High-yield corporate bonds have returned 3.8 per cent since Yum Brands, the owner of KFC and Taco Bell, broke a near month-long drought of new bond issuance on March 30. That is the best monthly performance since January 2019, figures from Ice Data Services showed.

Column chart of US high-yield corporate bond issuance, by month ($bn) showing Flood of junk bonds hits market

The $600m bond issued by Yum has soared in value since it priced, and recently traded at 108 cents on the dollar. But gains have been unevenly spread across the asset class, with a $500m bond issued by AMC falling to less than 90 cents on the dollar just a week after the company tapped debt markets.
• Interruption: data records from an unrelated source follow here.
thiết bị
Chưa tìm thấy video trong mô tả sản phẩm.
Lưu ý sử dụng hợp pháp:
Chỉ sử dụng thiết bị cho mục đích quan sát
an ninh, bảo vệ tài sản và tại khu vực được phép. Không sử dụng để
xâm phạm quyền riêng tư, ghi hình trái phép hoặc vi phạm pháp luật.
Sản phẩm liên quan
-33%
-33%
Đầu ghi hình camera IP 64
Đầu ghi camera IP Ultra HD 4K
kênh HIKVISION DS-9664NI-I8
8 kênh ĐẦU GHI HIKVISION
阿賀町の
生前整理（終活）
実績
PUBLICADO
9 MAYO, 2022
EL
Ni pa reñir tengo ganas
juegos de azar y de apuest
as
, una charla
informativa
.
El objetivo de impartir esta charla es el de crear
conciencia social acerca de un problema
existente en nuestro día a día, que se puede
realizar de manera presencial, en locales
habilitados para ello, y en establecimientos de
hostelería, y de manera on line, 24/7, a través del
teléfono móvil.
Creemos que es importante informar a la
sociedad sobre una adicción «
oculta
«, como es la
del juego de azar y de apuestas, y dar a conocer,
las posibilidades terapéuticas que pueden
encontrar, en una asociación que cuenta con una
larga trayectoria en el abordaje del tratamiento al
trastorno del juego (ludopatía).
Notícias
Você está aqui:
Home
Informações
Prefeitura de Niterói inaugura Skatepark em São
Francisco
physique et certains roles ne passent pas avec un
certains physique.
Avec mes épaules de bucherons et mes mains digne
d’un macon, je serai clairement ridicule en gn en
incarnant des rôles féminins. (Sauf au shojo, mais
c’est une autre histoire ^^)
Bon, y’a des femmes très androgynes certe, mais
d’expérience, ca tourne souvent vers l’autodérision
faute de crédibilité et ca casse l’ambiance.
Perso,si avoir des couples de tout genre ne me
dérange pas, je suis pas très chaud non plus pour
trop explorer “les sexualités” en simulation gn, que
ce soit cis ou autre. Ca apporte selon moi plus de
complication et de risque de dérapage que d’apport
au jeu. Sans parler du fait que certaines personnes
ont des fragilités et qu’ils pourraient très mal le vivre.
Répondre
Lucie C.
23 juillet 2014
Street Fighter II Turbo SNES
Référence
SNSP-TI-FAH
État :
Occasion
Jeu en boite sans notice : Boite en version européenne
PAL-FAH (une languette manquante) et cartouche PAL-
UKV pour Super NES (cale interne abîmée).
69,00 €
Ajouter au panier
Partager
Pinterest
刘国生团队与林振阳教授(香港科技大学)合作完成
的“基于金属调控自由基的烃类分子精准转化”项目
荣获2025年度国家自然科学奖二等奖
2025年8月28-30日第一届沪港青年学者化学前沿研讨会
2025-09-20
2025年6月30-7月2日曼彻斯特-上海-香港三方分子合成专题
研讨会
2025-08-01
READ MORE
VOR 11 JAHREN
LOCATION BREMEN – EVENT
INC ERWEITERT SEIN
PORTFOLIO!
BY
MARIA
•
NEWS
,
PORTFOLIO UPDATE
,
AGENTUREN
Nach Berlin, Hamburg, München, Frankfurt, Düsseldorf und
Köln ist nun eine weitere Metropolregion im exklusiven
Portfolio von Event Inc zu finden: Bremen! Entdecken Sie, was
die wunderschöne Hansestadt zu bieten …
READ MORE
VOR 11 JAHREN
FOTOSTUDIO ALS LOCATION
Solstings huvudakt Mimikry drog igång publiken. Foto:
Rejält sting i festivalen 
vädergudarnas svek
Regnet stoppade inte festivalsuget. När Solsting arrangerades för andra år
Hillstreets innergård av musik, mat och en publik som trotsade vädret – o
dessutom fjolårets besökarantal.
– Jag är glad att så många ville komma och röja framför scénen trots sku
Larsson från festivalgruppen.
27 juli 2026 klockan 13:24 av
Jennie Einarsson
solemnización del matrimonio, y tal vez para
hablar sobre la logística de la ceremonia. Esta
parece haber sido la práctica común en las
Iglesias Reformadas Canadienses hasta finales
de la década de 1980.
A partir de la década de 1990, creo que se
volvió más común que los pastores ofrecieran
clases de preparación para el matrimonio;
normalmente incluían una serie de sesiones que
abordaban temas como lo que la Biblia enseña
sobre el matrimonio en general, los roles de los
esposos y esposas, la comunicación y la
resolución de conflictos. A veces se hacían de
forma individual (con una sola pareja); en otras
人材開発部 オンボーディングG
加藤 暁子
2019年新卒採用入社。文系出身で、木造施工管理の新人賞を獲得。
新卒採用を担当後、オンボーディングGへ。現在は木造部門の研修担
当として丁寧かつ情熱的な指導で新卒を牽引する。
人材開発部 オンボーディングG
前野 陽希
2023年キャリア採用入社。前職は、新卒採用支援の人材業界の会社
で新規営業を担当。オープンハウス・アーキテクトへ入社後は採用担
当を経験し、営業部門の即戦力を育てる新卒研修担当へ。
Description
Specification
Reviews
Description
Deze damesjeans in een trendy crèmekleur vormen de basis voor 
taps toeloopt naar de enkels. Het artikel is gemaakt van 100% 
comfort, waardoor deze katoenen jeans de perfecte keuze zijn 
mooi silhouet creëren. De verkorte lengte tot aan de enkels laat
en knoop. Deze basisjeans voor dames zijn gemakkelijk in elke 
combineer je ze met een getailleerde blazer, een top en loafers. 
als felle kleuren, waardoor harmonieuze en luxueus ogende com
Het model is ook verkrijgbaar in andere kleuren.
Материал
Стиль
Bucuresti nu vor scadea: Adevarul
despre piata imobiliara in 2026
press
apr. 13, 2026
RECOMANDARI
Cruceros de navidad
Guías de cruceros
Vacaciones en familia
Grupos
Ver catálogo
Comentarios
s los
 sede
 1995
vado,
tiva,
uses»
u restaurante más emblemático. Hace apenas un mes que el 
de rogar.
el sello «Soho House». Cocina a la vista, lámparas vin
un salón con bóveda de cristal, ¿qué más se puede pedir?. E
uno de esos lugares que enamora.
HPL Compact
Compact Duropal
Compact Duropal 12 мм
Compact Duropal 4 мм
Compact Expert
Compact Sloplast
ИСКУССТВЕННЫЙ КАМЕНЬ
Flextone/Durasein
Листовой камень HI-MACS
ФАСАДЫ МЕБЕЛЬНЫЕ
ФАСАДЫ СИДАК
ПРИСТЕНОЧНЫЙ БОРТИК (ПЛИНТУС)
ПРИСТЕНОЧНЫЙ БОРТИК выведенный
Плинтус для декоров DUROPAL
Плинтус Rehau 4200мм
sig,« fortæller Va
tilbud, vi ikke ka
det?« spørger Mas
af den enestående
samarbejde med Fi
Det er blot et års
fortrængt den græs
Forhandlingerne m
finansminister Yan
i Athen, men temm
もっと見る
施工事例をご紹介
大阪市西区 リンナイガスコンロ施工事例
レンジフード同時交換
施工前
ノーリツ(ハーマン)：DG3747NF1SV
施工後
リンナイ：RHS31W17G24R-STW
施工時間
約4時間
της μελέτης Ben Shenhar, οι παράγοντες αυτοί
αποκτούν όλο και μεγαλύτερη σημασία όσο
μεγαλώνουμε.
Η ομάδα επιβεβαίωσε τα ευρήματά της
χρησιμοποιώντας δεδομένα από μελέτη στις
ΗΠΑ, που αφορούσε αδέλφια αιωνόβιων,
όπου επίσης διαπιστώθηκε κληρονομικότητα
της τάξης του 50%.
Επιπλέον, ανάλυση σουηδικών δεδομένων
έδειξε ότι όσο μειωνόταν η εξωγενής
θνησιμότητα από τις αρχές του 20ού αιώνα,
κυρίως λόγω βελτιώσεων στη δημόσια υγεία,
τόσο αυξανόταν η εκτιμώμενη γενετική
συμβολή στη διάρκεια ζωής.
MGM Resorts’ $750m fundraising also fell a little flat, dropping to 97.9 cents on the dollar at the end of the month. 

After the US central bank announced it would buy exchange traded funds that own high-yield corporate bonds, investors responded by piling in, lifting assets at two popular ETFs known by their tickers HYG and JNK by more than $6bn collectively.

“Authorities across the world have acted in a fashion that was much more aggressive than was the case in 2008 and 2009 — and much faster,” said Andrzej Skiba, head of US credit at BlueBay Asset Management. “That has helped the market to take more of a constructive stance on asset valuations despite the fact the economy is deeply in recession.”